TASK PROMPT:
Only one stretch of the data is wanted: the line containing "You can cancel (3) the dialog at any point.", the line containing "If you use it to open a project from the", and every line between them, copied exactly.

+-------+

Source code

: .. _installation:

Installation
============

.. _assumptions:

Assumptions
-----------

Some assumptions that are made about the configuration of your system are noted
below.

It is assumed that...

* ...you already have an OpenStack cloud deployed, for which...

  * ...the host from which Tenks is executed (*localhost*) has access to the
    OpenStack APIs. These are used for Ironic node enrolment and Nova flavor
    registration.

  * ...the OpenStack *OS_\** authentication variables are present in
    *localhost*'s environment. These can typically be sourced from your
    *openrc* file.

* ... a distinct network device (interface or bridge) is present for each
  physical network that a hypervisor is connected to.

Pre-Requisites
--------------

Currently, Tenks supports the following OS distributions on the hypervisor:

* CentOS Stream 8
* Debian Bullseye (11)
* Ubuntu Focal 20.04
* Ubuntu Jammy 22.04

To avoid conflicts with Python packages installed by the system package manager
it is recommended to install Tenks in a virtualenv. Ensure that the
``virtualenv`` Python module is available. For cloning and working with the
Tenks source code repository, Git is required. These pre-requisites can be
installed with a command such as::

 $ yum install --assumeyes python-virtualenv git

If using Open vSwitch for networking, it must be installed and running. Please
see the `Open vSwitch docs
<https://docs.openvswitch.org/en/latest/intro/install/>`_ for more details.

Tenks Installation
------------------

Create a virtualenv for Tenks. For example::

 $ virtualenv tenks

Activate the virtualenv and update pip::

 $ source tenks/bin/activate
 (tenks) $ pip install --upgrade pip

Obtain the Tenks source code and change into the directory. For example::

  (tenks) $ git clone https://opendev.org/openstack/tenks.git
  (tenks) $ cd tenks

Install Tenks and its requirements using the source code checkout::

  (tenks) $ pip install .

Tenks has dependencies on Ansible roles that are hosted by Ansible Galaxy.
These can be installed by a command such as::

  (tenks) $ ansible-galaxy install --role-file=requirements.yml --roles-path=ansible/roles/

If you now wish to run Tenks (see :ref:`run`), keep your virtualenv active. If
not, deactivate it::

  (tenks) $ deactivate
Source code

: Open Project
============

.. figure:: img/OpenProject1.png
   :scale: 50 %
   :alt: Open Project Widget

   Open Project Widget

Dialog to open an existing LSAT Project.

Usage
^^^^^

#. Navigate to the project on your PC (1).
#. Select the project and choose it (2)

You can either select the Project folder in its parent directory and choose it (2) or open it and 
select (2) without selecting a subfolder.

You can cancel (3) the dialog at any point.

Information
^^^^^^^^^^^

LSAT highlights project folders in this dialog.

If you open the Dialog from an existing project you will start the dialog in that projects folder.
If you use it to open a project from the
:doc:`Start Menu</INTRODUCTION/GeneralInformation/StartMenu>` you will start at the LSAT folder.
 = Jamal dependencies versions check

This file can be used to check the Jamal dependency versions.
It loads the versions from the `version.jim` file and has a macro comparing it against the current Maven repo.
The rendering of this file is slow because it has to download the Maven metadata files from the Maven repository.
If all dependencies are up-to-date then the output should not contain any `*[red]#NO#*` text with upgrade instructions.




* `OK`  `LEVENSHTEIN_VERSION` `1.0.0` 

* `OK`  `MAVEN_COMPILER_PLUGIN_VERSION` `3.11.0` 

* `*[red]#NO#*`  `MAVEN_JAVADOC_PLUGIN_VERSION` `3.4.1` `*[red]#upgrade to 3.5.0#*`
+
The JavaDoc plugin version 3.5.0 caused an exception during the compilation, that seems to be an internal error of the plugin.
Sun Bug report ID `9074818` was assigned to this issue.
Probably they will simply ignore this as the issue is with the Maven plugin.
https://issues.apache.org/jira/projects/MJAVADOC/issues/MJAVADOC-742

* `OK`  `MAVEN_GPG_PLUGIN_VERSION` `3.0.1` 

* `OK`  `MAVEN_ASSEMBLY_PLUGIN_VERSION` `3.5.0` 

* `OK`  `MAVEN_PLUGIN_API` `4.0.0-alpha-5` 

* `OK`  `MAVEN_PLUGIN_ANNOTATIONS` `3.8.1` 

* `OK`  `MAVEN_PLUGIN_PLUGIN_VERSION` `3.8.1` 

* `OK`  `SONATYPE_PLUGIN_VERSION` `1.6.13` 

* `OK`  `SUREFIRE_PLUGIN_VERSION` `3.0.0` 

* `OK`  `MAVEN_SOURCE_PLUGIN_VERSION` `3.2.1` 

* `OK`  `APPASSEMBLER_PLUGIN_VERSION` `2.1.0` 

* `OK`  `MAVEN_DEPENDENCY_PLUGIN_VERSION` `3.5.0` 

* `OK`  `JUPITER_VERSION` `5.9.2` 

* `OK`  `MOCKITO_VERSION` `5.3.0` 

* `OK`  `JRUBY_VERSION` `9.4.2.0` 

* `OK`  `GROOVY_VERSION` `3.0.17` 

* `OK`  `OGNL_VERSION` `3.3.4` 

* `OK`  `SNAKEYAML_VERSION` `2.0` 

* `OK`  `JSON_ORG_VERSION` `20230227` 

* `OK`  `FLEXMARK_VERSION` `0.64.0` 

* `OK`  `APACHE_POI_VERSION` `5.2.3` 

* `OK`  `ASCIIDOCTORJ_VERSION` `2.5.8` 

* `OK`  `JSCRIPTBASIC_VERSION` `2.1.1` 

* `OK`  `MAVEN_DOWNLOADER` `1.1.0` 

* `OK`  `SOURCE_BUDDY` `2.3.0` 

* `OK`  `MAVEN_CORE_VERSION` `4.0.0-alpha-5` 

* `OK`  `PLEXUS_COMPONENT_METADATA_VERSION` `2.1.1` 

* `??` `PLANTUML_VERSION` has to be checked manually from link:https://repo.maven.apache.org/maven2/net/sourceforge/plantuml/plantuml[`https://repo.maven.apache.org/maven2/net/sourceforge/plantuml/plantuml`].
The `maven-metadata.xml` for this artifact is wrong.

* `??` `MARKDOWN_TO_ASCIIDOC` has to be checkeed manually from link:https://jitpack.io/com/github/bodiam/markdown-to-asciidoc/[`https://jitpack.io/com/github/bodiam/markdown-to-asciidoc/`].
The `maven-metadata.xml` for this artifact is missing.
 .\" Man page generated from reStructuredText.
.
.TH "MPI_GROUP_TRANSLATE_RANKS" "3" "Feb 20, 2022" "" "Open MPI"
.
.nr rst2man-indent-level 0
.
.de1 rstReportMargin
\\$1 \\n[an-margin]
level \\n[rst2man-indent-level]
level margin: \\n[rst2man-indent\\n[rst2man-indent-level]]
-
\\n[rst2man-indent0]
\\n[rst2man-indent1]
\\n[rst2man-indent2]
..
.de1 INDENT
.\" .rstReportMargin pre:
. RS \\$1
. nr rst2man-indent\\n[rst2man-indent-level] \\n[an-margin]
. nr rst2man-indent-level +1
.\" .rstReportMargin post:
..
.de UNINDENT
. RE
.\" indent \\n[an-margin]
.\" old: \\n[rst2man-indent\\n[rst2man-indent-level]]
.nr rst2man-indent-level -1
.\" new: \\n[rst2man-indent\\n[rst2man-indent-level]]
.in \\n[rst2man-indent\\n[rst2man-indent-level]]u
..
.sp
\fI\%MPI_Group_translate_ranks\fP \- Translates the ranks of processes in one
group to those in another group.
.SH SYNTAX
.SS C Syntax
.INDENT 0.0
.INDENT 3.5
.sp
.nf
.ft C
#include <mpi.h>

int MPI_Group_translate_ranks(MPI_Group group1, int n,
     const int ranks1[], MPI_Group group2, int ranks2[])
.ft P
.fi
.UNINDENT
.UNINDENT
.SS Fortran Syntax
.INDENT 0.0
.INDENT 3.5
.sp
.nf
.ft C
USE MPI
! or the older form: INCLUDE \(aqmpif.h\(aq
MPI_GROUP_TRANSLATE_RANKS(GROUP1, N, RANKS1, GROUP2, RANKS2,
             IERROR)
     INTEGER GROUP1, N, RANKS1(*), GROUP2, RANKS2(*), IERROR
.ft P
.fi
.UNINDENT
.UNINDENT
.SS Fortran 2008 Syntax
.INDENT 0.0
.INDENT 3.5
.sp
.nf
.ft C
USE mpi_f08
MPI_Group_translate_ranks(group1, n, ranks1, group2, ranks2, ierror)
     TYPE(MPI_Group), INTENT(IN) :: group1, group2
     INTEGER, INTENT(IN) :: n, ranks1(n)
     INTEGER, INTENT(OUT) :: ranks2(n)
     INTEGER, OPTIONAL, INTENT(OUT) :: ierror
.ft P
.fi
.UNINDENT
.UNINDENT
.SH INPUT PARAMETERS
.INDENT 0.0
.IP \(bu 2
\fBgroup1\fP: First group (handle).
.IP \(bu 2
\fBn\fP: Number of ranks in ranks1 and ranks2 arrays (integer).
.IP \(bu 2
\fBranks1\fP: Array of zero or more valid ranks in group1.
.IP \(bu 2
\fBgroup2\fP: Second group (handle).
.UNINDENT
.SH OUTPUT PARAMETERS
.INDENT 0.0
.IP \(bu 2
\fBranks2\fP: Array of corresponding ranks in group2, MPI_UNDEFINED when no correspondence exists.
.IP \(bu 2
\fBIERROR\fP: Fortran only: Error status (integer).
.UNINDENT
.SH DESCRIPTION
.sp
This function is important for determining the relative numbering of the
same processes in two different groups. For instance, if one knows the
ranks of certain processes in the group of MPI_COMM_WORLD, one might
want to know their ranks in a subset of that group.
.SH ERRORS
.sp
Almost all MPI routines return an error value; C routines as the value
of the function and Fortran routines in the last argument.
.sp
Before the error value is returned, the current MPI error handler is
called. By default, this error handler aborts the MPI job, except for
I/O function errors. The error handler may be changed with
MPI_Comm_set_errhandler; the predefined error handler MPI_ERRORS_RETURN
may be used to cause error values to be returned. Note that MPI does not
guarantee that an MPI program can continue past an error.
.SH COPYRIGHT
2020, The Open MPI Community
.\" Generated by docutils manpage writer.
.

+-------+

SOLUTION BELOW:
You can cancel (3) the dialog at any point.

Information
^^^^^^^^^^^

LSAT highlights project folders in this dialog.

If you open the Dialog from an existing project you will start the dialog in that projects folder.
If you use it to open a project from the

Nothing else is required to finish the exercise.